OLIVER STEGEMANN: Ziemlich schwierig. In unserer Sportart hatten wir zum Beispiel ein Spitzenteam, Goldmedaillengewinner der letzten World Games, die den Zenit eigentlich schon überschritten hatten. Sie wollten für uns aber im Frühsommer 2020 nochmal zur Qualifikation antreten, um Quotenplätze für ein gutes Nachfolge-Paar zu holen. Und dann ist der schöne Plan kaputt. Konkret blieben von acht Formationen, die zur Qualifikation antreten wollten, noch zwei – alle anderen haben aufgehört. Für die jungen Leute war es eine schwierige Zeit. Es wurde schon viel darauf geschaut, was in der Zeit des Lockdown alles verloren gegangen ist. Aber alle haben sich wieder aufgerappelt, und was sie dann geleistet haben, war großartig. Wir sind bei den World Games jetzt wirklich gut vertreten. Und ich denke, so in etwa war der Verlauf für alle Sportarten. 

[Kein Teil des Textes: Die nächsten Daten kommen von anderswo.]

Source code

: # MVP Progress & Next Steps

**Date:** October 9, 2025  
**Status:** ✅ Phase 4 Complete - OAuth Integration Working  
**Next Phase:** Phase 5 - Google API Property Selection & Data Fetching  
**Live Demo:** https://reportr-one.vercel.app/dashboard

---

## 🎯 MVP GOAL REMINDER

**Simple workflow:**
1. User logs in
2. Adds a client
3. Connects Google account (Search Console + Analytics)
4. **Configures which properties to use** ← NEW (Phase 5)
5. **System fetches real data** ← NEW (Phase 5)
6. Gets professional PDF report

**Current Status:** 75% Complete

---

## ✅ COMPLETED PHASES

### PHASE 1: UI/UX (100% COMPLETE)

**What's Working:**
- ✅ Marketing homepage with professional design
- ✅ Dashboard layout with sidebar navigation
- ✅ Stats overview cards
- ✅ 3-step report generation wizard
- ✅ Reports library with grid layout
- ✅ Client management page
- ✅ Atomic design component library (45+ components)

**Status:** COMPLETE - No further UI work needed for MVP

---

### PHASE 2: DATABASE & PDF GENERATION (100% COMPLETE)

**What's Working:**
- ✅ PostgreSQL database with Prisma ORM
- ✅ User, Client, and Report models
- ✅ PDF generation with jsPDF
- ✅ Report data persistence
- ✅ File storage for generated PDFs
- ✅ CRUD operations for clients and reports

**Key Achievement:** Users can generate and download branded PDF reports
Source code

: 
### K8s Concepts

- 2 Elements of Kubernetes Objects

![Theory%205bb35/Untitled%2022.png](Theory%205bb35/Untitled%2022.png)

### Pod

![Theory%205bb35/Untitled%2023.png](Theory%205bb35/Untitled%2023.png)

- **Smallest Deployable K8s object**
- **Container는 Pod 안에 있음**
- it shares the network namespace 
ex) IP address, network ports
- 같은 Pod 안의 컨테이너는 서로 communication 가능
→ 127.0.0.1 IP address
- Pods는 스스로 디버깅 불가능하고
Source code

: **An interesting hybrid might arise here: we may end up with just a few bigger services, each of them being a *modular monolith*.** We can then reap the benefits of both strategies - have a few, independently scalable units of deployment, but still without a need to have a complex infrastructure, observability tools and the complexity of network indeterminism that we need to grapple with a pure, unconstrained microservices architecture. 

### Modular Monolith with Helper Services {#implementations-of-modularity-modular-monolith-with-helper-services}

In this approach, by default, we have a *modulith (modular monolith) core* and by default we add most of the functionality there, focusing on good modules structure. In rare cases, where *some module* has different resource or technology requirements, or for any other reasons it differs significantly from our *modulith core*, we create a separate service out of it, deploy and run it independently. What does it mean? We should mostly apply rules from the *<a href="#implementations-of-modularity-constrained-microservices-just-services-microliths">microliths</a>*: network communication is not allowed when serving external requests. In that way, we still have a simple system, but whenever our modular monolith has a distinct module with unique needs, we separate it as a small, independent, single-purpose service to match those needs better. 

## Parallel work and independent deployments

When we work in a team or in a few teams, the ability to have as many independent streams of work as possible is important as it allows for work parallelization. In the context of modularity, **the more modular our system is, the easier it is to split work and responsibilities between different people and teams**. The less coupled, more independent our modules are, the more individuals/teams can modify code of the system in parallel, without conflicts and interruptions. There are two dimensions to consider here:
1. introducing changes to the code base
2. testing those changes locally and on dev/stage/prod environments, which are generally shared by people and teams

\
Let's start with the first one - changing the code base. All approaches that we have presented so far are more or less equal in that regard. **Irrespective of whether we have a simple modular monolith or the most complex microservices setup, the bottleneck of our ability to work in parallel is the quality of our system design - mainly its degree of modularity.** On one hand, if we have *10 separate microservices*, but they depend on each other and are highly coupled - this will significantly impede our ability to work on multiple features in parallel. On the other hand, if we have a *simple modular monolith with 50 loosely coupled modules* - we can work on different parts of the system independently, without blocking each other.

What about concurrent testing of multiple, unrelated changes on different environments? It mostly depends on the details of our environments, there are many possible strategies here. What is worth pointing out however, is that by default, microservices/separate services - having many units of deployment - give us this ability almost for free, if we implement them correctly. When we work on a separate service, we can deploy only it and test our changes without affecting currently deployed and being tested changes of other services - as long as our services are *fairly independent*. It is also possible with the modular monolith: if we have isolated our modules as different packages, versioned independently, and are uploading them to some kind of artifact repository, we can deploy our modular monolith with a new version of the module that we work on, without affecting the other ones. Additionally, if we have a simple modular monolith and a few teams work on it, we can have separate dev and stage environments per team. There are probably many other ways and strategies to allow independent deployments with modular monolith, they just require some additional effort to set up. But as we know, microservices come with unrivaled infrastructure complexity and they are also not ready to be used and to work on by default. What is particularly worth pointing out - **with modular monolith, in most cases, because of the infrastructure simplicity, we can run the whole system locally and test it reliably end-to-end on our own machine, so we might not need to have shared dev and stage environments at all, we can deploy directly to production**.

DOSB-PRESSE: Viel Geld ist sicher nicht zu verdienen für die World-Games-Teilnehmer*innen.

OLIVER STEGEMANN: Das ist auch gar nicht das Anliegen. Wir wären froh, wenn der Eigenanteil, den die Athlet*innen aufbringen müssen, sich im Rahmen hält. Es ist nicht einfach für die nicht-olympischen Sportarten. Die Sportler*innen zahlen zum Beispiel in unserer Sportart, je nachdem, wo der Wettkampf stattfindet, ja schon 500 bis 800 Euro, um sich nur qualifizieren zu können. Der Verband ist nicht in der Lage, das komplett zu übernehmen. Und bei den World Games müssen wir für die wenigen, die wir mitnehmen dürfen, auch 350 Euro pro Person bezahlen. Mein großer Wunsch wäre, dass wir mal dahin kommen, dass beim Zielwettkampf der Hauptteil übernommen werden kann für all die, die die ganze Zeit schon Eigenleistungen erbringen müssen.